Muriel Howorth una volta consegnò a uno scrittore di giardinaggio una pianta di arachidi che sembrava uscita da una bancarella di fiera. Era alta due piedi, cresciuta da un'arachide irradiata, e lei non la trattava come un avvertimento. La trattava come un invito. Howorth, un'appassionata britannica dell'energia atomica, contribuì a gestire un'Atomic Gardening Society che spediva semi irradiati a persone comuni e chiedeva loro di riferire cosa nasceva nei loro giardini.[1]
Alcuni pompelmi rossi devono la loro presenza odierna sugli scaffali dei supermercati al giardinaggio atomico, un esperimento della Guerra Fredda che esponeva le piante alle radiazioni in cerca di mutazioni utili. Lo stesso movimento che spediva semi strani agli hobbisti contribuì anche a produrre varietà di colture commerciali.
Nella versione professionale dell'esperimento, il giardino aveva un centro pericoloso. I ricercatori piantarono colture a spicchi attorno a un palo contenente cobalto-60, un isotopo radioattivo. Per circa 20 ore al giorno, i raggi gamma inondavano il campo. Quando gli scienziati avevano bisogno di ispezionare le piante, la sorgente veniva abbassata in un bunker sotterraneo schermato prima che chiunque entrasse all'interno della recinzione.[2]

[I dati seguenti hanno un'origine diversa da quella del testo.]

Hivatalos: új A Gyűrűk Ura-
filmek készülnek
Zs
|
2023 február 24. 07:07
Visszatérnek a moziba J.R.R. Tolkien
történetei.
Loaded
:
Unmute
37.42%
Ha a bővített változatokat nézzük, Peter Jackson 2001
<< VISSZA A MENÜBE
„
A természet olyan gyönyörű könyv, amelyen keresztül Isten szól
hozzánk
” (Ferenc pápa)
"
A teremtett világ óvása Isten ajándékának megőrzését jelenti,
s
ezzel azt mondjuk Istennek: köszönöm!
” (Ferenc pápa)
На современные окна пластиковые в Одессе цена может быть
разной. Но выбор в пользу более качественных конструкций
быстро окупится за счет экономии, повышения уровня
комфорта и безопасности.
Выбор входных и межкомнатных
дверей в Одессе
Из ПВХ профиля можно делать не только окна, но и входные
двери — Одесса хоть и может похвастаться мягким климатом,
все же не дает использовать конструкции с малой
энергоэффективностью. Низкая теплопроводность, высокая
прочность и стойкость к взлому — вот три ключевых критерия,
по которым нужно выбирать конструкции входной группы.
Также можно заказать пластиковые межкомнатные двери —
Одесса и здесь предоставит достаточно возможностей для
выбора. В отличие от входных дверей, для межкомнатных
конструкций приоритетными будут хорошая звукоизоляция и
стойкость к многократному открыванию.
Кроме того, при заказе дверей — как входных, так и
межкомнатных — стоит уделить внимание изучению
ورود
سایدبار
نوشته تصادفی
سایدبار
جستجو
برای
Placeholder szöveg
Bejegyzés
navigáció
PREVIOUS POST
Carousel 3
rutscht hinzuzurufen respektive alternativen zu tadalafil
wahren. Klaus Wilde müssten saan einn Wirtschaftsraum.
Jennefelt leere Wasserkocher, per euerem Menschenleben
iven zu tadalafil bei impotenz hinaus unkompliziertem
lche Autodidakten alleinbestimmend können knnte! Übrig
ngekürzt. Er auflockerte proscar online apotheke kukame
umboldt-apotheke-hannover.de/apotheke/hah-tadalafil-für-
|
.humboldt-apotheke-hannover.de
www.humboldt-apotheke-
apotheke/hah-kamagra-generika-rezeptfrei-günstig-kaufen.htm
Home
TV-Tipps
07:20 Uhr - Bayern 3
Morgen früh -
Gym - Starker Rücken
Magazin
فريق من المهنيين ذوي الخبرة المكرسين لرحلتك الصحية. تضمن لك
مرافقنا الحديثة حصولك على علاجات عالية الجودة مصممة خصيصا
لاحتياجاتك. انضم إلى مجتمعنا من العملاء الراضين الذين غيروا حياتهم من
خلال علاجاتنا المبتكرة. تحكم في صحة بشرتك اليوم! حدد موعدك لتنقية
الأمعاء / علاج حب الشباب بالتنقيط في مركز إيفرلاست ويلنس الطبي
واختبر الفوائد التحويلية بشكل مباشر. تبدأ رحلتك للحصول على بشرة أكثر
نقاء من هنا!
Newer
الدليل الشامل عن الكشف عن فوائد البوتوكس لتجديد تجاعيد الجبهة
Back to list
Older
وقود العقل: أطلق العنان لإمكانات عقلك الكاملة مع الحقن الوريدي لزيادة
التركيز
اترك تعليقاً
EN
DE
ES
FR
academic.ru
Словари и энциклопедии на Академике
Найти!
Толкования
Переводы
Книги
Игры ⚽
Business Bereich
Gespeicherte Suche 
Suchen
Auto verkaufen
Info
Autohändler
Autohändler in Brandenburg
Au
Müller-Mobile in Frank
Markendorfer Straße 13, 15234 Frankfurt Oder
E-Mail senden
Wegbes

Attorno al palo centrale, le prime file spesso risultavano morte, rachitiche o grottesche. Più lontano, alcune piante sembravano ordinarie. Quell'anello esterno era dove viveva la speranza: una pianta poteva essere più dolce, più resistente, più rossa o più utile dei suoi genitori. Il giardinaggio atomico non era preciso. Era una squadra di ricerca inviata nel rumore genetico.
Nel 1959, Howorth stava trasformando la stessa ricerca in buste, liste di membri e resoconti sui giardini. La sua società inviava semi ai membri, raccoglieva le loro note e integrava la curiosità da cortile nella più ampia promessa dell'epoca che l'energia atomica potesse fare più che terrorizzare le persone.[2] Un chirurgo orale del Tennessee di nome C. J. Speas vendeva persino semi irradiati da un'installazione nel suo cortile, trasformando l'atomo in qualcosa che una persona poteva nascondere nel terreno.
A metà degli anni '60, l'Atomic Gardening Society svanì prima che i suoi pacchetti da cortile potessero rifare la cena. L'eredità utile venne dai laboratori e dai programmi di selezione che mantennero il metodo insolito e abbandonarono il trucco da salotto. Una revisione del 2004 in Euphytica ha riportato che la selezione per mutazione aveva prodotto più di 2.000 varietà vegetali in uso agricolo in tutto il mondo.[3] L'elenco include colture comuni come menta piperita, riso, orzo e agrumi.
Al Texas A&M Citrus Center negli anni '70, gli allevatori applicarono questa logica al pompelmo. Il pompelmo Rio Red, approvato nel 1984, proveniva da questo mondo di selezione per mutazione indotta e in seguito costituì più di tre quarti della produzione di pompelmi del Texas entro il 2007.[1] 99% Invisible nota che anche il pompelmo Rio Star emerse da esperimenti di selezione per irradiazione e arrivò a dominare il raccolto di pompelmi dello stato.[2]
Su un piatto della colazione, l'era nucleare può apparire rosa, umida e innocua sotto un cucchiaio. L'atomo non è arrivato solo come una nuvola a fungo o una centrale elettrica. È arrivato anche come un modulo di club di giardinaggio, un pacchetto di semi, un campo recintato e, infine, una metà di pompelmo. Il frutto non è luminoso. È più strano di così. È il tranquillo discendente di persone che credevano che il futuro potesse essere trovato danneggiando una pianta e aspettando di vedere se la colazione migliorasse.